The Wizard of Linn
- First edition
- Author: A. E. van Vogt
- Cover artist: Ed Valigursky
- Language: English
- Series: The Atom Gods/Clane
- Genre: Science fiction
- Publisher: Ace Books
- Publication date: 1962
- Publication place: United States
- Media type: Print (Paperback)
- Pages: 190
- Preceded by: Empire of the Atom

= The Wizard of Linn =

1950 novel written by A. E. van Vogt

The Wizard of Linn is a science fiction novel by American writer A. E. van Vogt, a sequel to Empire of the Atom. The novel was originally serialized in the science fiction magazine Astounding Science Fiction (April - June 1950). It was first published in book form in Germany in 1961 by Terra Sonderband, as Der Zauberer von Linn.

==Plot==
An alien starship has entered the Solar System sometime in the Sixth Century of the Thirteenth Millennium A. D. The ship appears to belong to the Riss, an alien race who had come to Sol millennia ago and destroyed the thriving human civilization. Now the descendants of the survivors, living in a medieval society with spaceships, must face the threat again. One of those is Jerrin, Lord Advisor of the Linnan Empire.
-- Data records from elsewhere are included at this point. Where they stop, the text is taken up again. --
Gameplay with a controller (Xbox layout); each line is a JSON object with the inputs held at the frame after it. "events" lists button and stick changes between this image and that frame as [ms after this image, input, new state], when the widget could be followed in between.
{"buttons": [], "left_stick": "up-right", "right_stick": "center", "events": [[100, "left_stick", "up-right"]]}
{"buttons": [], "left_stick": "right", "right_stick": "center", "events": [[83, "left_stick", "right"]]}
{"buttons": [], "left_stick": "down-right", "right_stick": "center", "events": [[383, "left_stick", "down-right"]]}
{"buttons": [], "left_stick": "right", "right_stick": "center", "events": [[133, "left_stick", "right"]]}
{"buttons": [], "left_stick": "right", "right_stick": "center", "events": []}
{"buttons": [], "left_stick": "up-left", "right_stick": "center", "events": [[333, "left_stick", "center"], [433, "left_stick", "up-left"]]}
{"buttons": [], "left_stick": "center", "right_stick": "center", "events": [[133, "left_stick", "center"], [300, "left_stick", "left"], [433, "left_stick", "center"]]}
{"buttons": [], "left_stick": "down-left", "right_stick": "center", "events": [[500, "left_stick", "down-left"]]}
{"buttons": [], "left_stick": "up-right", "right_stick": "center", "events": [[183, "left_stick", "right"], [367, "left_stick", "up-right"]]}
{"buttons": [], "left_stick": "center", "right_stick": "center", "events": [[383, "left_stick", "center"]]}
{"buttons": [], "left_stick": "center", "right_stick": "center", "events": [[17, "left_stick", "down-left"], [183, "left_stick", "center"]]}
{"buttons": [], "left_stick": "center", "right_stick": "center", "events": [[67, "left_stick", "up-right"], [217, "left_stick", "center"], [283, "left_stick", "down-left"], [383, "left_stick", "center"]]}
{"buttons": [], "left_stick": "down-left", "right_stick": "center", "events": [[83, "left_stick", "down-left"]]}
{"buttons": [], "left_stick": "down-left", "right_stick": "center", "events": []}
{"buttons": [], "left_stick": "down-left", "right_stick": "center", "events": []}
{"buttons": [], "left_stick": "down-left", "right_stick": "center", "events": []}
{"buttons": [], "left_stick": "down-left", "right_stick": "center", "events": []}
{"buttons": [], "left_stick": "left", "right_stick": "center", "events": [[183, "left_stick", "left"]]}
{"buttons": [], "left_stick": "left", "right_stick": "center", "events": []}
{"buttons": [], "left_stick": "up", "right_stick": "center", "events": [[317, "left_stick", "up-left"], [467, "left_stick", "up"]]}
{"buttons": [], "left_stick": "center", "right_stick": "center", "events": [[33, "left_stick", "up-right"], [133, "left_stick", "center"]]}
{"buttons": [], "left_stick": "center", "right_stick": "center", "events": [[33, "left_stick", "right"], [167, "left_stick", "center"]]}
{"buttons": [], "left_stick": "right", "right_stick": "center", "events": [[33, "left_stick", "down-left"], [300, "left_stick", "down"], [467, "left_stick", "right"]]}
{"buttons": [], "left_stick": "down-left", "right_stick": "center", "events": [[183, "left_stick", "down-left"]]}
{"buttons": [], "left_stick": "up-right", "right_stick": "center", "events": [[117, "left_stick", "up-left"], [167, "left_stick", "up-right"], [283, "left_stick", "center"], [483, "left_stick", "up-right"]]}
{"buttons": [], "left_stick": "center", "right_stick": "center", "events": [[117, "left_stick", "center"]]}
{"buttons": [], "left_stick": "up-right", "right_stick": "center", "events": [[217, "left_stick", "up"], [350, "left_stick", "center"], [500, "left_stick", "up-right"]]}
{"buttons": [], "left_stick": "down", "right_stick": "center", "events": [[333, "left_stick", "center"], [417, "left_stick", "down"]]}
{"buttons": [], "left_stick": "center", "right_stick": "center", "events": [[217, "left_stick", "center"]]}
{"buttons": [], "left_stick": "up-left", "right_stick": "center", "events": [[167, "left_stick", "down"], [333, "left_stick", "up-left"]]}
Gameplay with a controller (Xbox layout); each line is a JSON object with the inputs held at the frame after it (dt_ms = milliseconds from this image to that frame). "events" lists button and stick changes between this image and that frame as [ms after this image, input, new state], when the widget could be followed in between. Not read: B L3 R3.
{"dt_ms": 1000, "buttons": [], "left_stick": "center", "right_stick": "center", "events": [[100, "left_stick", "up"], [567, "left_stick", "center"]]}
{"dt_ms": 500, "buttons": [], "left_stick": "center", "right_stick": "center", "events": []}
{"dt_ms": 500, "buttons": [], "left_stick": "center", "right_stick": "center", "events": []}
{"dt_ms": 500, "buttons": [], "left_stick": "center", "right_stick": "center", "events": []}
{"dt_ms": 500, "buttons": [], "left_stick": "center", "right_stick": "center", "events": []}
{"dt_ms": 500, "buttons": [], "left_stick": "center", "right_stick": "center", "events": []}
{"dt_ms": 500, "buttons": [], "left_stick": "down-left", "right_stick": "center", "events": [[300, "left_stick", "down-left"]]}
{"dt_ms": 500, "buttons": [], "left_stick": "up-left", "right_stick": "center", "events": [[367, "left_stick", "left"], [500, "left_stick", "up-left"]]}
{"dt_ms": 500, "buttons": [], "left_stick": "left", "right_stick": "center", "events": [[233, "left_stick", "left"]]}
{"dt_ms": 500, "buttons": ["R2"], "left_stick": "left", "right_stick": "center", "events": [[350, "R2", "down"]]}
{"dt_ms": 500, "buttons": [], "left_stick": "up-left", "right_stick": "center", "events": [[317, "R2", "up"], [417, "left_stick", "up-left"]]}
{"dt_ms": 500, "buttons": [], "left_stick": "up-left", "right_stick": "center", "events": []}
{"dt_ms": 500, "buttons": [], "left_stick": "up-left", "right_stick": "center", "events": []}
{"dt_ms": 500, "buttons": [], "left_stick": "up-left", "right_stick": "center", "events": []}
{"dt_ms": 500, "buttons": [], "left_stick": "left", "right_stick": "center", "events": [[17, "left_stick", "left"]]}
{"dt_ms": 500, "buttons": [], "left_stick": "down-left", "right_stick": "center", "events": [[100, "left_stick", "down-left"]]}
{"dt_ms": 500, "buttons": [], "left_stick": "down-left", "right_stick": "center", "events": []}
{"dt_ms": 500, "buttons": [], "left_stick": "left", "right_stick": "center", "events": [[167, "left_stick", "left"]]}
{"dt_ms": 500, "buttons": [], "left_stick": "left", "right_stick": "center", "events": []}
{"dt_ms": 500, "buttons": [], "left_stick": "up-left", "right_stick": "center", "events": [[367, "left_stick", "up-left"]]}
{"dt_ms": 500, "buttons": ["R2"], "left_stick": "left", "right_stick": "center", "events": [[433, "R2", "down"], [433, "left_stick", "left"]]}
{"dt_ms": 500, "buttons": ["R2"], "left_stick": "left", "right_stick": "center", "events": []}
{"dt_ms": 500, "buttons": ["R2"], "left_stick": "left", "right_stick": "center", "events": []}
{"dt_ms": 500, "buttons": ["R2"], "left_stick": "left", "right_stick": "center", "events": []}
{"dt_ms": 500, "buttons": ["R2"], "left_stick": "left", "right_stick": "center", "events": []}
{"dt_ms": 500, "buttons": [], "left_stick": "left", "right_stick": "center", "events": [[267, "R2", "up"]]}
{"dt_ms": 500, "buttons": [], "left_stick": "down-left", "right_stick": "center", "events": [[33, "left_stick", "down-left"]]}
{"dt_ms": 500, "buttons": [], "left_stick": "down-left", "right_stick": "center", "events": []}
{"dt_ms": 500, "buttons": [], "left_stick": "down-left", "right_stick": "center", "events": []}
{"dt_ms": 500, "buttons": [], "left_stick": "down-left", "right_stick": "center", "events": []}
Jerrin is annoyed that his brother, the mutant atom priest Clane, knew about the Riss incursion before he did and is more annoyed when Clane recommends an attack on the Riss ship, one that is guaranteed to fail.

The attack does indeed fail, but Clane, Jerrin, and their associates are protected by a glassy-looking aetherial sphere that Clane controls mentally and that absorbs energy. For his second attack Clane sneaks aboard the Riss ship and uses the sphere to eliminate the crew. Taking over the ship, Clane flies it to his estate. There he discovers that Jerrin has been assassinated, poisoned by his wife Lilidel, who was concerned that her son Calaj was to be disinherited from the Lord Advisorship. Worse, Clane discovers that his magic sphere has been stolen by followers of Czinczar, a barbarian from Europa who recently tried to conquer the Empire of Linn.

Calaj becomes Lord Advisor and Clane convinces him to sign a document, which he does without reading it. Lilidel is incensed: though the document appears to strengthen Calaj, she is suspicious, especially knowing that Clane has disappeared. Then the Riss arrive.

Clane has taken part of his army along with Czinczar and his army aboard the captured Riss ship, which he has renamed Solar Star, and has headed out on a one-year journey to a star sixty-five light-years from Sol. On arrival they discover two Earth-like planets revolving about their common center of mass as they go around their sun. The planets are occupied by humans, but Clane and his crew are shocked to discover that those people can teleport themselves and other things at will and that they have a peaceful trading relationship with the Riss. During the visit Clane and his crew engage and destroy a Riss battleship. Then, using star maps retrieved from the wreckage, Clane takes the Solar Star on a three-month voyage to a Riss solar system.

Clane and his army establish a bridgehead on the Riss planet and fend off a Riss attack. After the attack the Terrans discover humans living in vast artificial caverns and Clane discovers that they have another aetherial sphere, which he controls with his thoughts. Taking the sphere with them, Clane and his men reboard the Solar Star and return to Earth.

Clane quickly re-establishes himself on Earth and takes over the government, using the document that Calaj so carelessly signed. He sends Lilidel and Calaj into exile and then employs the aetherial sphere in a new way to defeat the Riss.

==Sources==
- A. E van Vogt, The Wizard of Linn, Ace Books 1962
- Tuck, Donald H. (1974). The Encyclopedia of Science Fiction and Fantasy. Chicago: Advent. pg. 432. ISBN 0-911682-20-1.